Looks like he saw complexity and decency as well as injustice and drama. His book is worth a close look.

From Tarboro to the Transvaal in search of treasure

Bridgers School in Tarboro was named for the sisters Mary Horne Bridgers and Lola Bridgers, who made their careers teaching in what was known as Central School until it was renamed Bridgers School in 1943. They were legendary teachers.

Miss Mary and Miss Loulie had an errant brother, an adventurer named Marcus.

He lit out from Tarboro for Africa in 1897, searching for gold in the Transvaal.

In 1903, Marcus left South Africa and traveled up Africa’s east coast to Egypt. Along the way, he sent postcards home to Mary and Lola.

Those postcards and artifacts he brought back from Africa are now on display at the North Carolina Museum of Art in Raleigh.

Postcards from Africa to Tarboro a hundred years ago. Something to see. Exhibit runs until December.

Tarboro produces best running back in NFL, undefeated high school football champions — place is sans pareil

The Washington Post brands Tarboro’s Todd Gurley “the ideal modern NFL running back.” Says he “may be the most dynamic offensive weapon in football.” 

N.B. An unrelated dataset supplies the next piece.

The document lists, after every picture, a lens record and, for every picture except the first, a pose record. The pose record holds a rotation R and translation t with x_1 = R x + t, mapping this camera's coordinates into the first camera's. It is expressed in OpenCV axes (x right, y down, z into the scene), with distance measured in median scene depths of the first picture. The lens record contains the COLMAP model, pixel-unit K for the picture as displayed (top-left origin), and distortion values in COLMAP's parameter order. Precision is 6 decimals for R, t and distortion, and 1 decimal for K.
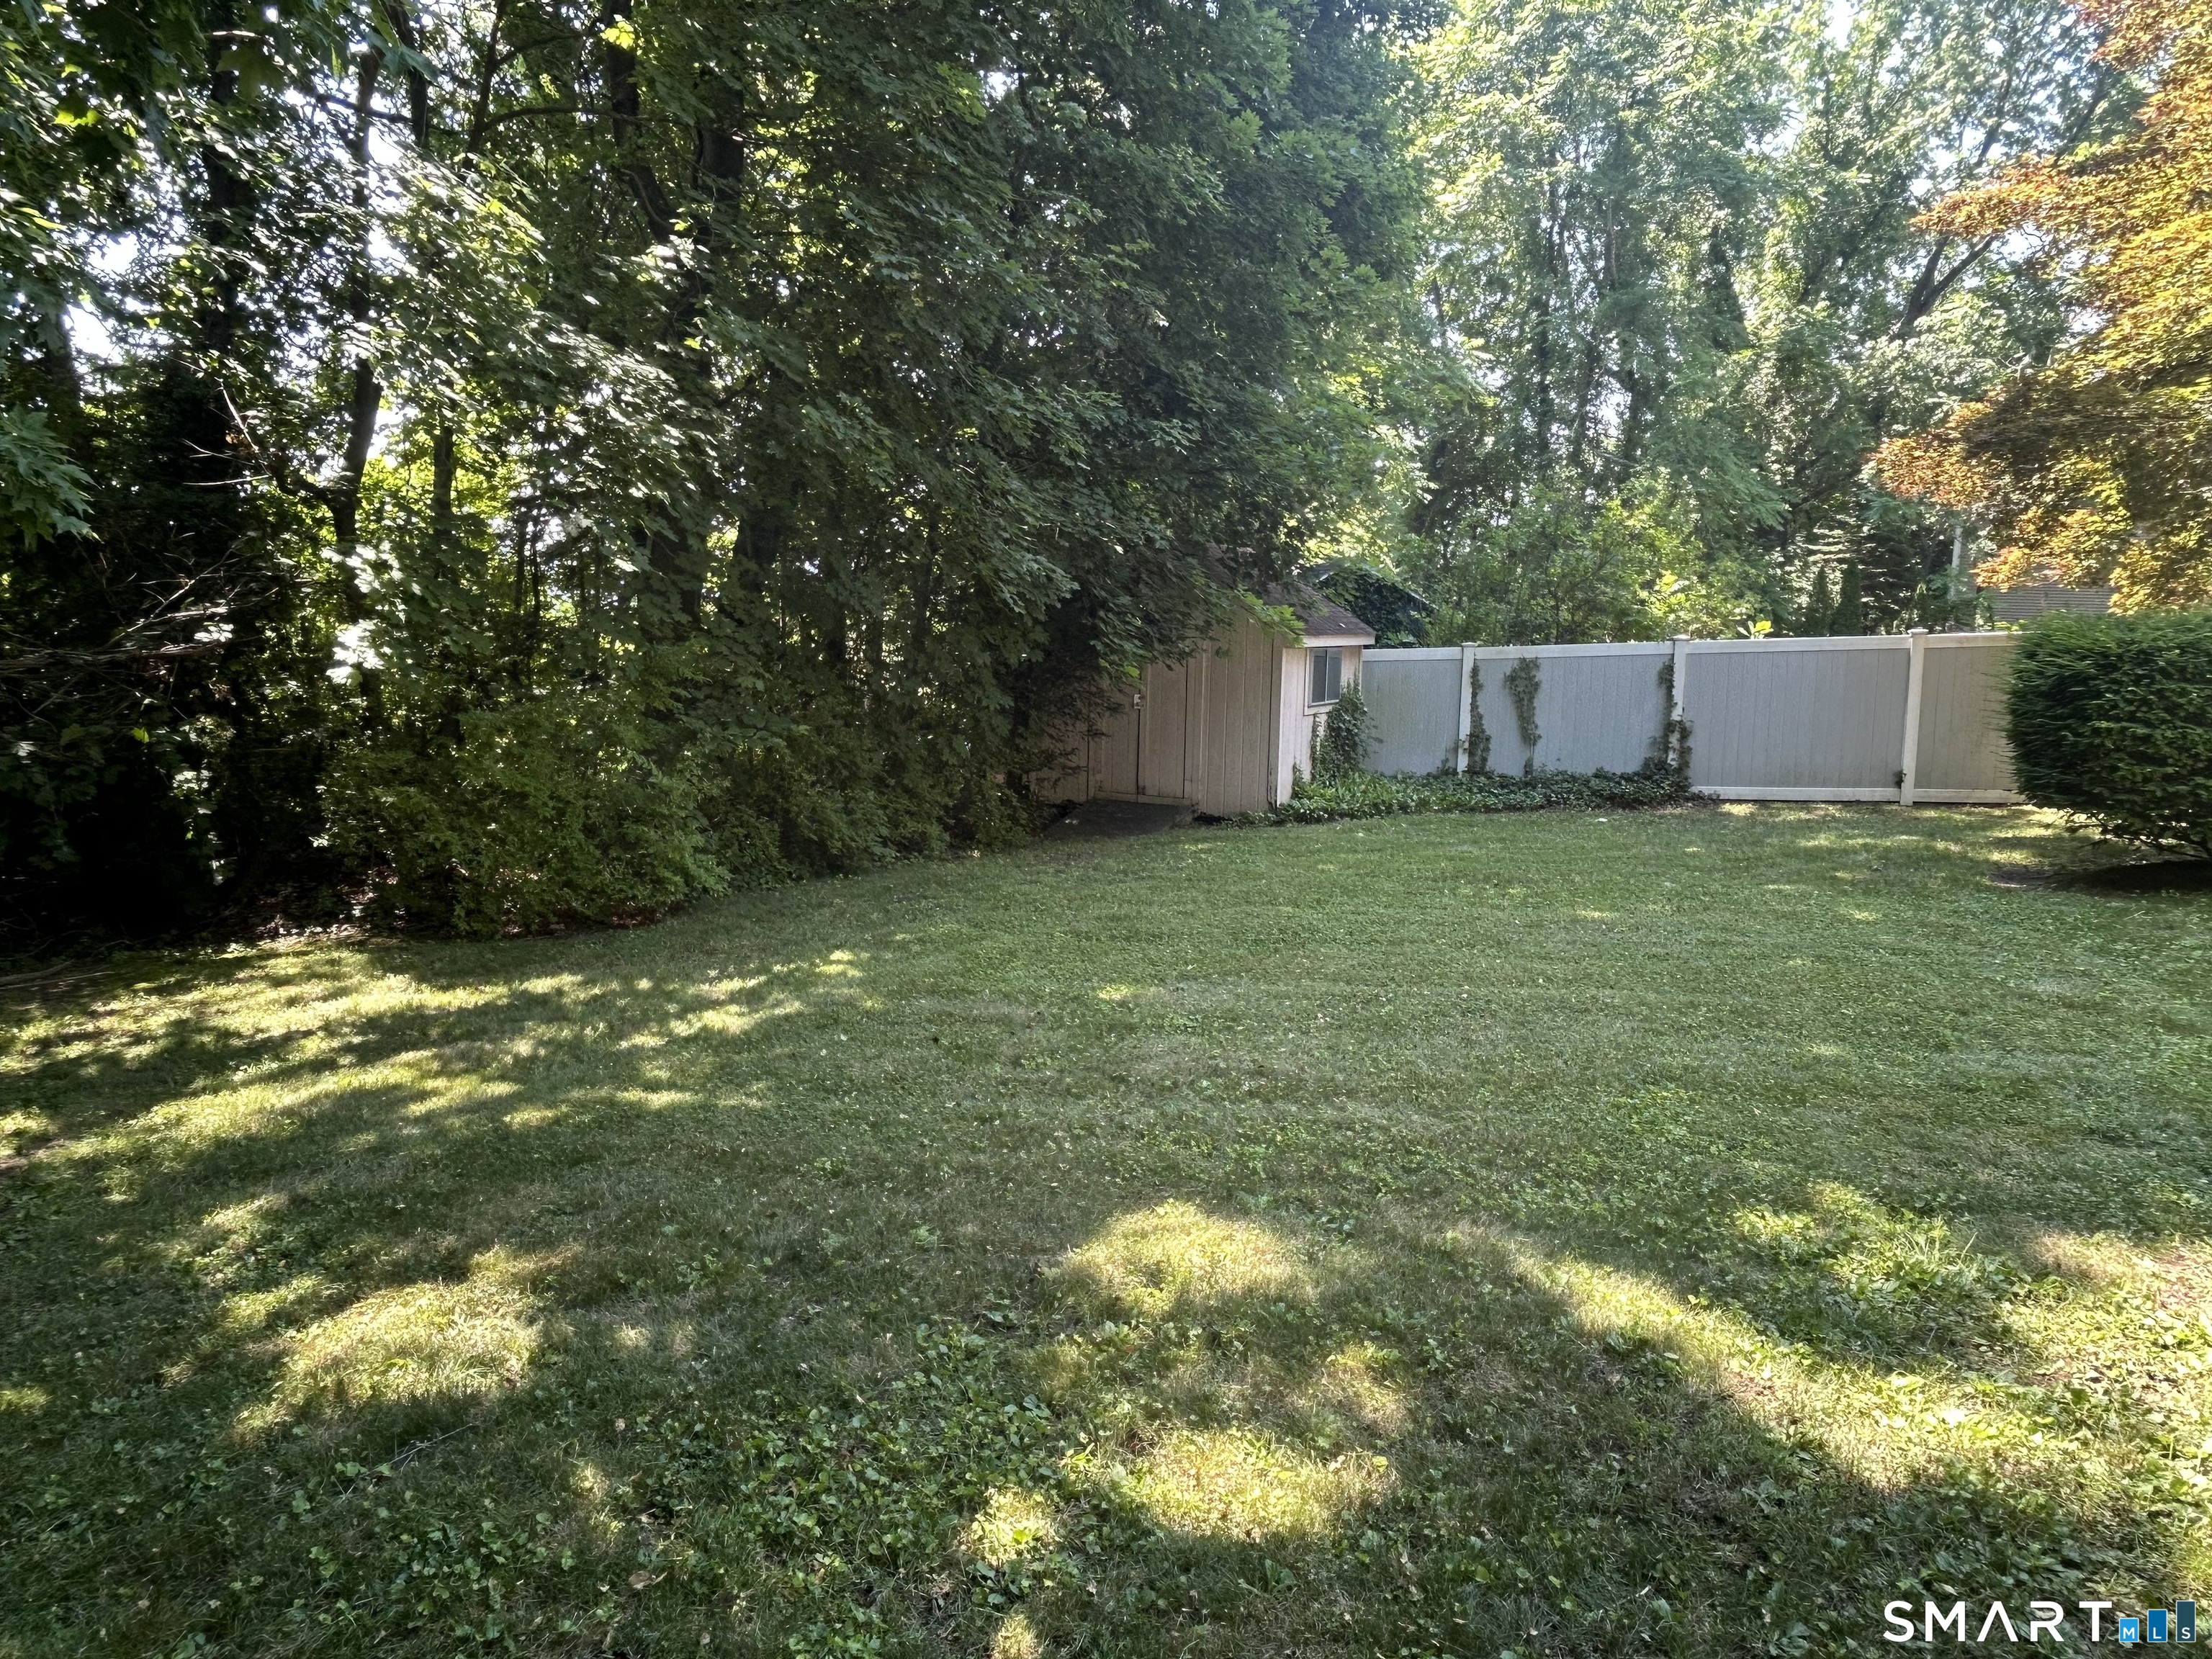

The Raleigh News and Observer credits Tarboro high school as a “football dynasty” as it rolls up another state championship and a second, consecutive undefeated season.

Both papers affirm Tarboro coach Jeff Craddock and a unique culture in Tarboro. 

Nothing said about what’s in the water. MidLaw has been saying. Everybody there drinks it. Do they put it in the beer at Tarboro Brewing Company?